-- INFORMATION GIVEN follows --

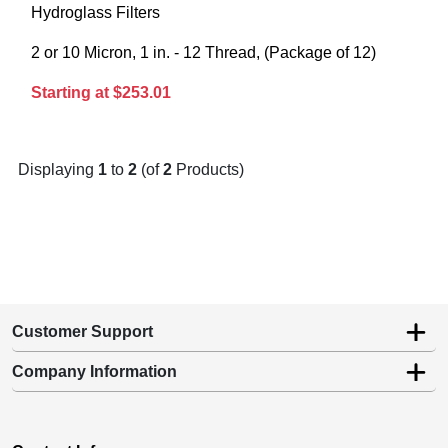
Hydroglass Filters
2 or 10 Micron, 1 in. - 12 Thread, (Package of 12)
Starting at $253.01
Displaying
1
to
2
(of
2
Products)
Customer Support
Company Information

-- INFORMATION GIVEN concluded --

**EXERCISE PROMPT**. Copy the material shown above in full and exactly. Skip the pictures.

**REPLY**.
Hydroglass Filters
2 or 10 Micron, 1 in. - 12 Thread, (Package of 12)
Starting at $253.01
Displaying
1
to
2
(of
2
Products)
Customer Support
Company Information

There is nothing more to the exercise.